Secondo Corrado Ricci 84, l’autore anonimo della Relazione d’apertura d’Avelli apparsa sulle «Novelle», era Bianchi. La sua attribuzione però contrasta con i dati oggettivi fin qui esposti, ed anche con quanto scritto dallo stesso medico riminese a proposito di Battarra, considerato non soltanto «Capo Frugatore di questi undici famosi sepolcri» 85, ma pure autore della Relazione anonima fiorentina in questione, come leggiamo in una lettera di Bianchi diretta a Mazzuchelli, per rimproverarlo d’aver sbagliato nel «porre in dubbio […] che non fosse» di Battarra «la descrizione dell’apertura di questi Sepolcri riferita alla col. 262, e seguenti delle Novelle» 86. Bianchi scrive tale lettera dopo che, nella seconda edizione delle Notizie intorno ad Isotta (dello stesso 1759), Mazzuchelli ha sostenuto giustamente che la Relazione anonima fiorentina era «d’altra penna» rispetto al testo milanese di Battarra 87.
Alessandro Tosi nel 1927 identificò l’Anonimo riminese in Battarra, partendo dalla cit. lettera di quest’ultimo a Ferdinando Bassi: padre Righini per dimostrare errata la tesi sui sepolcri vuoti sostenuta da Bianchi, decide di aprirli senza invitare «il sig. Bianchi e questo fu subito un crimen laesae Majestatis» 88. Si noti questo «sig. Bianchi», usato da Battarra con un tono di non troppo vago dispetto verso il «dottor Bianchi». Successivamente, aggiungeva Battarra, sono mandate «fuori le relazioni mss. di tal apertura», e varie ai suoi amici ne invia pure Battarra: «col mio nome», precisa non inutilmente. Battarra non è quindi l’unico ad aver composto una «relazione» sul tema. La sua è quella conservataci da Garampi (ora in BGR, SC-MS. 227, cit.), che Tosi non conosce, per cui attribuisce a Battarra la Relazione delle «Novelle».
A questo punto, occorre fare un confronto fra la Relazione anonima fiorentina da una parte, e dall’altra i due scritti dichiaratamente firmati da Battarra: il ms. conservatoci da Garampi (SC-MS. 227, cit.) e la Lettera della «Raccolta Milanese». Ne ricaviamo che la Relazione anonima fiorentina è stilisticamente diversa da questi due testi dichiaratamente battarriani. Esaminiamo invece le note che Epifanio Brunelli (senza essere redazionalmente citato nella propria identità), aggiunge al testo milanese di Battarra, e confrontiamole con la Relazione anonima fiorentina. Incontriamo almeno in un punto di questi due lavori una concordanza stilistica che dovrebbe risolvere il problema. Nelle note, elencando gli oggetti trovati il 22 luglio 1756 nell’Arca degli Antenati, Brunelli scrive che c’era anche «una rama d’ulivo». La stessa espressione, criticata da Bianchi, è quella che abbiamo già incontrato nella Relazione anonima fiorentina. Questa concordanza ci fa propendere per lo stesso Brunelli come autore della controversa pagina anonima delle «Novelle». Infine Battarra nella sua relazione ms. inviata a Garampi (SC-MS. 227, cit.), parla dell’Arca degli Antenati due volte, sotto le date del 22 luglio e del 16 agosto, mentre l’Anonimo sulle «Novelle» lo fa una sola volta: «S’aprì in fine l’altro, che è nella Cappella della Madonna detta dell’Acqua…» (col. 266), forse per desiderio dello stesso padre Righini, il quale aveva descritto per lettera a Garampi unicamente la seconda visita fatta all’Arca.
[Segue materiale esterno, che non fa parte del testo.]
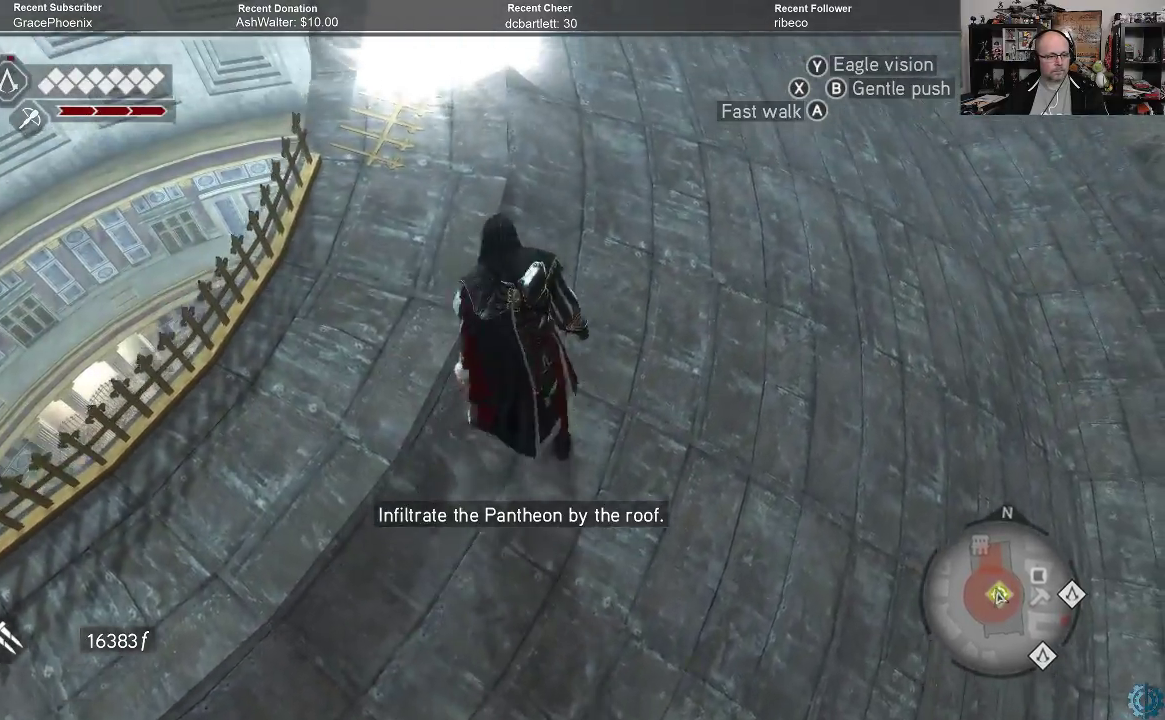
{"buttons": [], "left_stick": "up-left", "right_stick": "center", "events": [[67, "right_stick", "down"], [333, "right_stick", "center"]]}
Resta da spiegare il ruolo di Battarra. Egli scrive a Bassi 89 d’aver mandato una lettera al direttore delle «Novelle» contro la recensione di Bianchi circa la «bugia che aveva stampato» con quel «privatamente». E d’aver allegato «la relazione di dette aperture». Battarra non scrive la «mia relazione», ma «la relazione». Perché sia stato Battarra e non Brunelli (supposto che ne sia costui l’autore), a rivolgersi a Firenze, è presto detto. Battarra era noto a Lami, e considerava Brunelli un suo scolaro, come leggiamo nel testo milanese 90. Negli anni successivi Brunelli diventa collaboratore assiduo delle «Novelle» 91, e nel 1759 vi pubblica (anonima) la recensione alla Lettera milanese di Battarra 92, dove cita pure se stesso scrivendo che le note della medesima Lettera erano state curate «dall’illustre Giovane Sig. Epifanio Brunelli da Rimino, Vice Bibliotecario dell’insigne Libreria Gambalunga; e dilettante di medaglie, delle quali possiede in bronzo una sufficiente raccolta». Lo scritto termina con i rallegramenti diretti sia a Battarra sia a Brunelli.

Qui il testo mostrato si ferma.